It is said that the recent General Election cost the taxpayer £130 million pounds. Many complain about this. I reckon that this works out at under £5 per voter, and the hours of entertainment which it gave (I watched all night) were well worth this. I’d pay £5 just for that shot of George Osborne’s face as he turned his knife into the woman who sacked him when Cameron fell.
There is a point here about Theresa May, incidentally, which is relevant to her subsequent failure (as I write, the gossip is of backstage plots to oust her). No-one, including Osborne himself, can have been surprised that he did not keep his post.

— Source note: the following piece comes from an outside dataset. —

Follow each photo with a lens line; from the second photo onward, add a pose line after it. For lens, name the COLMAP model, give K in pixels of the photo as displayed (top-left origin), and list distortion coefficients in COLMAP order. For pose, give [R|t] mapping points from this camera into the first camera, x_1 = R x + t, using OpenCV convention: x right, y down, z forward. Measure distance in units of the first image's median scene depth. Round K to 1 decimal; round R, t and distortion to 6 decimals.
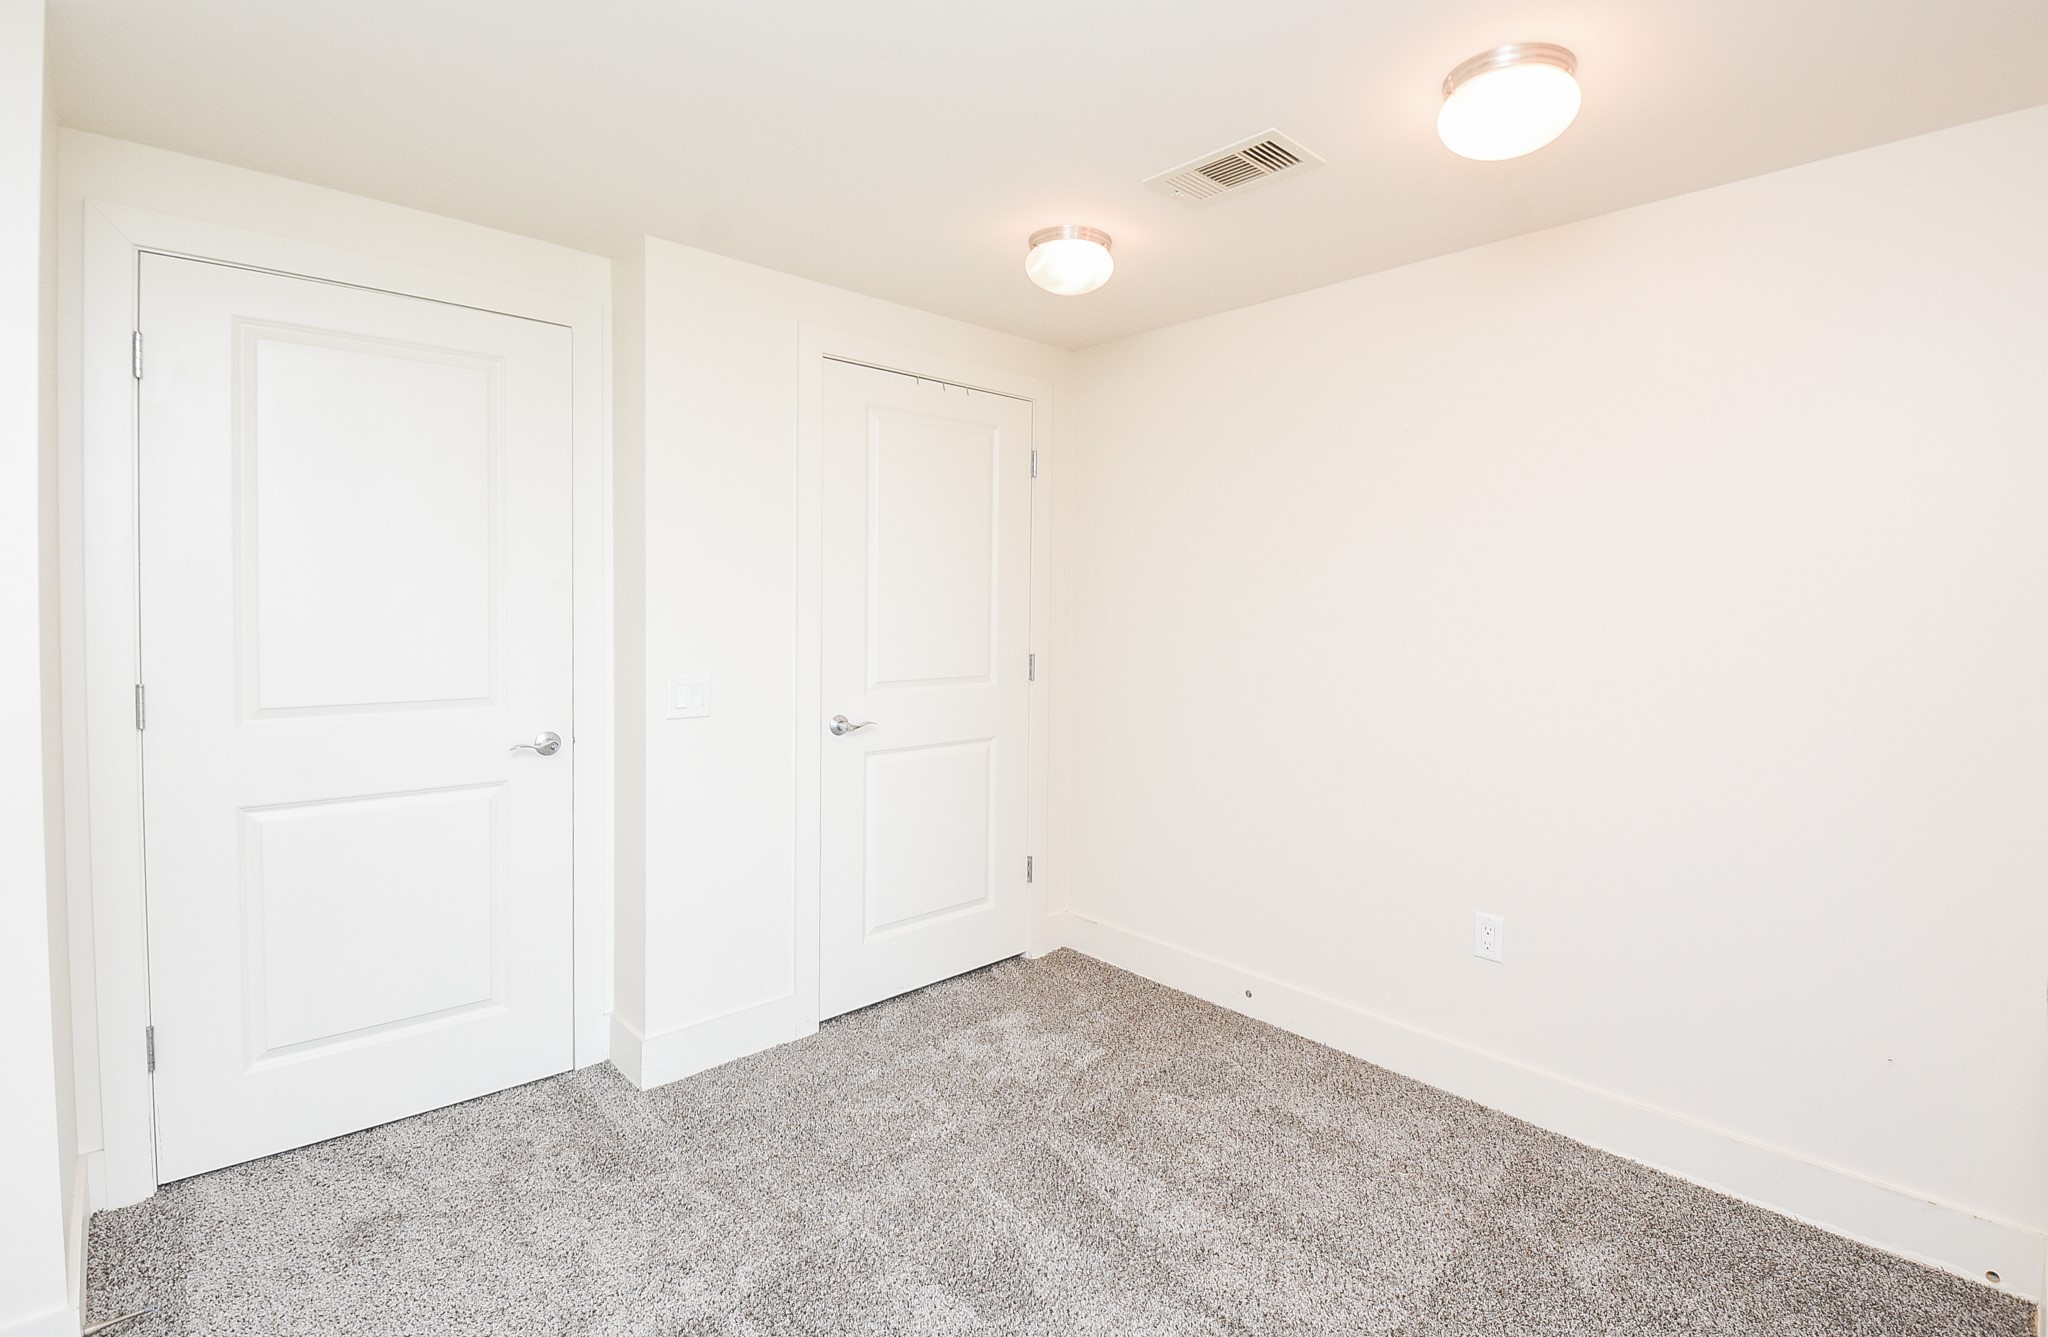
lens RADIAL K [[975.5, 0, 1095.9], [0, 975.5, 629.0], [0, 0, 1]] dist [0.021047, -0.029232]
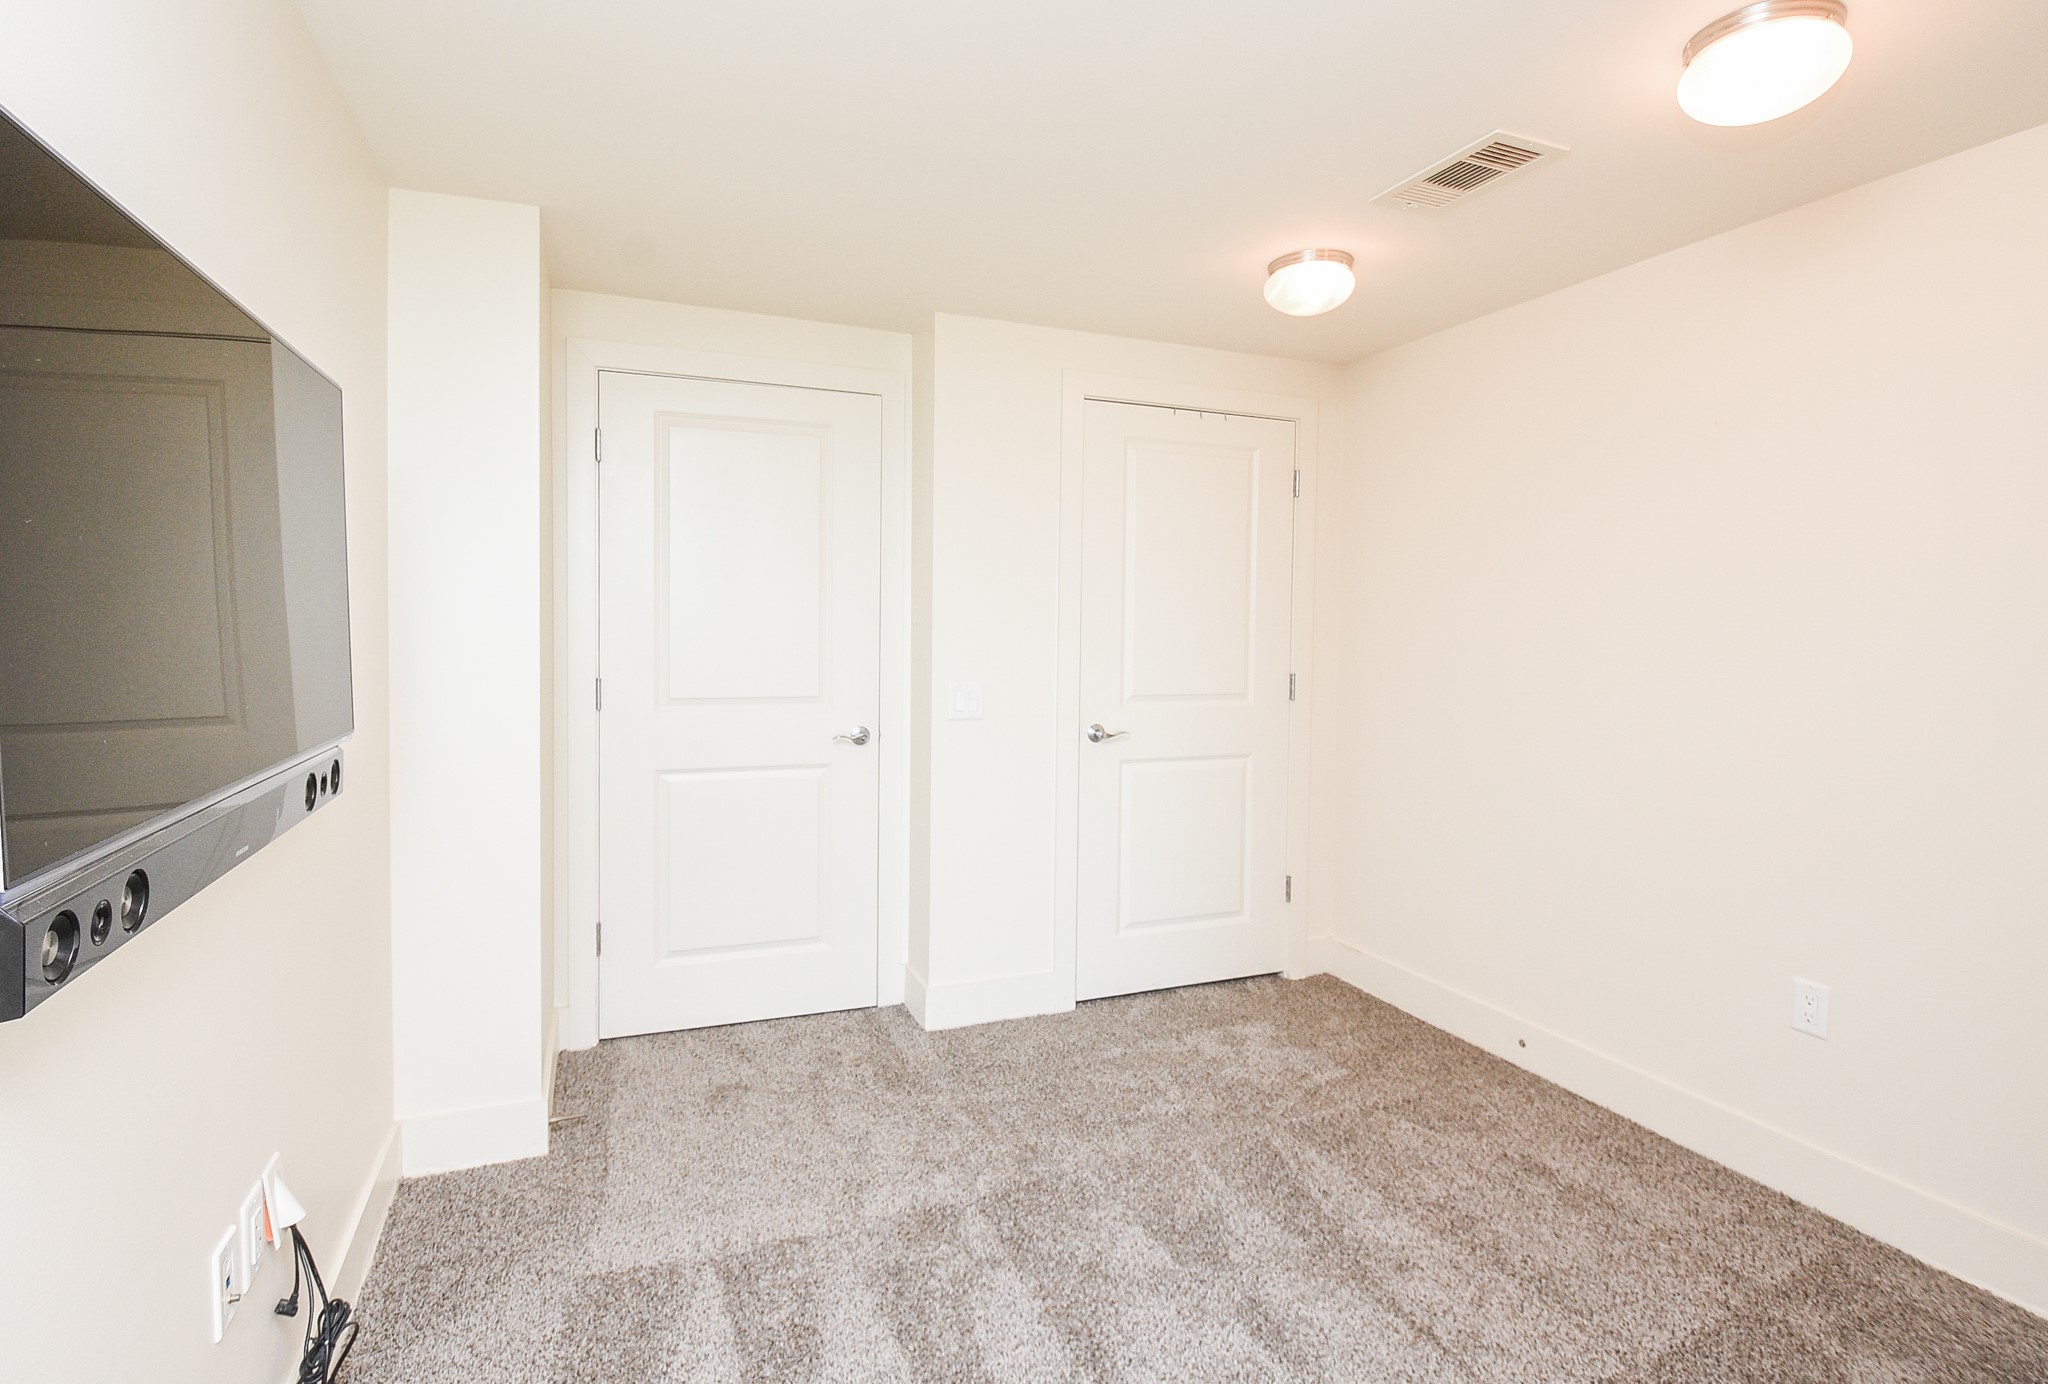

Theresa May took the opportunity to tell him what she thought of him and to give him some rather patronising advice about needing to show more humility if he ever wanted to be prime minister. Tomorrow belonged to her, or so she thought, and I suspect that there were others whom Mrs May treated with disdain. Be nice, or at least polite, to people you meet on your way up because you may meet them on the way down.
Our elections are brutal. MPs are sacked, there, on the public stage and on live television. There are charlatans and shysters among them, no doubt, but some of them have given years of their lives to public service and are dispatched in a moment. They have offices and staff, families, aspirations and causes, to say nothing of a job and an income. It makes for gripping television.
Before that we have the day at the polls. There is something gloriously eccentric about the whole thing – not just the official elements but the habits and memes which have grown up around it. The standard polling station notices were apparently printed in 1935. Scratching pencil crosses on scraps of paper contrasts with the fact that you can order almost anything by talking to a box in the corner of the room. At a time when rigorous proof of identity is required for the most trivial applications, you can just walk into a polling station, give an address and a name and cast your vote.
One relatively new invention is the Twitter hashtag #dogsatpollingstations. We don’t have a dog any more, so I took along one of our old dog’s dog toys:
One of the eccentricities of our elections is the fact that anybody willing to risk the deposit may stand as a candidate and end up on the platform alongside the Prime Minister herself if they so choose. Theresa May found herself facing not only Elmo (embarrassingly dressed in almost the same orange) but Lord Buckethead. The latter gave rise to one of the more glorious Twitter exchanges of the whole affair.
The aftermath is anything but funny, but still the jokes roll in. As I write, 10 Downing Street has just issued a denial of a story that the Tories have reached a deal with the DUP. The source of the original story was….10 Downing Street, who apparently issued the wrong press announcement in error. These people are about to embark on Brexit, the biggest set of diplomatic, legal and economic negotiations we have ever seen. God help us.